Aparecerán hermosos videos clics y canciones compuestas e interpretadas por los más populares y talentosos artistas de la Isla. Seguramente nos reiremos con los humoristas el 31 de diciembre y a las 12 de la noche, mientras escuchemos el Himno Nacional, mientras veamos la bandera en su asta gloriosa y no en el pulóver de marca del Presidente –ni en la suciedad de un performance–, pensaremos en este 2020, terrible y terco.
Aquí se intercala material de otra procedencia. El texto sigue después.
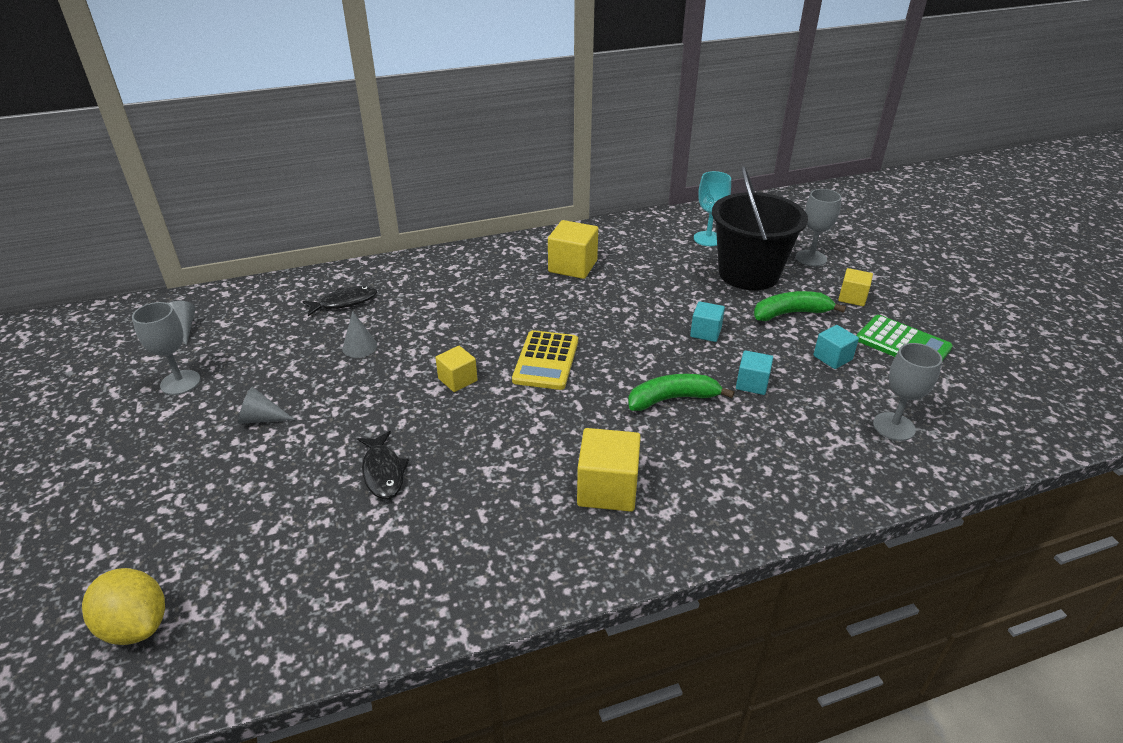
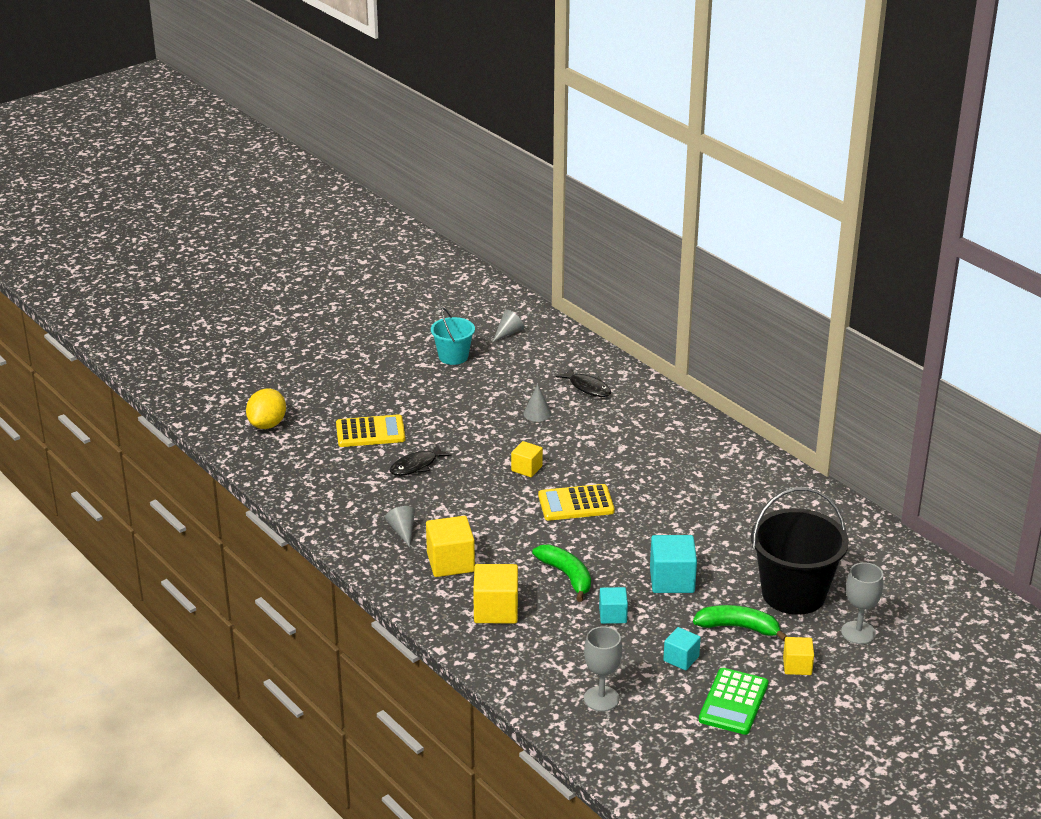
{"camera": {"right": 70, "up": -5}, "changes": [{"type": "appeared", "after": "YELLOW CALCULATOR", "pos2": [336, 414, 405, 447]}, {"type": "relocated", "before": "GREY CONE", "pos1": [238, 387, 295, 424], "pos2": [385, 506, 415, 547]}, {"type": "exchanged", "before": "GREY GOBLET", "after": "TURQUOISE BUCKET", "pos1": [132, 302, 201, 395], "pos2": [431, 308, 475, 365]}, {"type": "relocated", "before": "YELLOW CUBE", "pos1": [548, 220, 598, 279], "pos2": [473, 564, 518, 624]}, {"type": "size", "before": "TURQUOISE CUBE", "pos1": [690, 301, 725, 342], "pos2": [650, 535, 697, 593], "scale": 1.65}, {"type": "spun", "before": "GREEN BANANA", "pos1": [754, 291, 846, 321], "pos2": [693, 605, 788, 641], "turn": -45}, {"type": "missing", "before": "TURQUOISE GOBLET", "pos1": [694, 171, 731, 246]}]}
Y yo pensaré en aquel chico que, sobre un triciclo y a pedales, acarrea yerba por casi 20 km todos los días y luego carga tanques de agua a lugares a donde debería llegar y casi nunca llega. Pensaré en el señor que me encontré un mediodía en que, con la bici ponchada, yo caminaba por la carretera Manzanillo-Niquero, aquel de las no sé cuántas zafras azucareras, con sus setenta y dos años a cuestas, bajo el sol y luchando por alimentar «a mi vieja de toda la vida», que «material no tenemos casi nada, pero sí el uno al otro, compay».
Pensaré en aquellos que no cabían en la guagua Skoda, en los que no caben en el diálogo nacional, ni en la pantalla del televisor, ni en las columnas de los periódicos, ni siquiera en los comentarios del fórum que está a continuación de este texto. Y me aferraré a seguir soñando que: «¡Este año sí, coño! Este año sí vamos a ser eficientes y certeros en multiplicar los panes y los peces, por y para todos, pero especialmente –en la verdadera acepción de lo especial– por los humildes de la Patria.»
Ya sé que algunos me llamarán fanático y de esperanza ciega.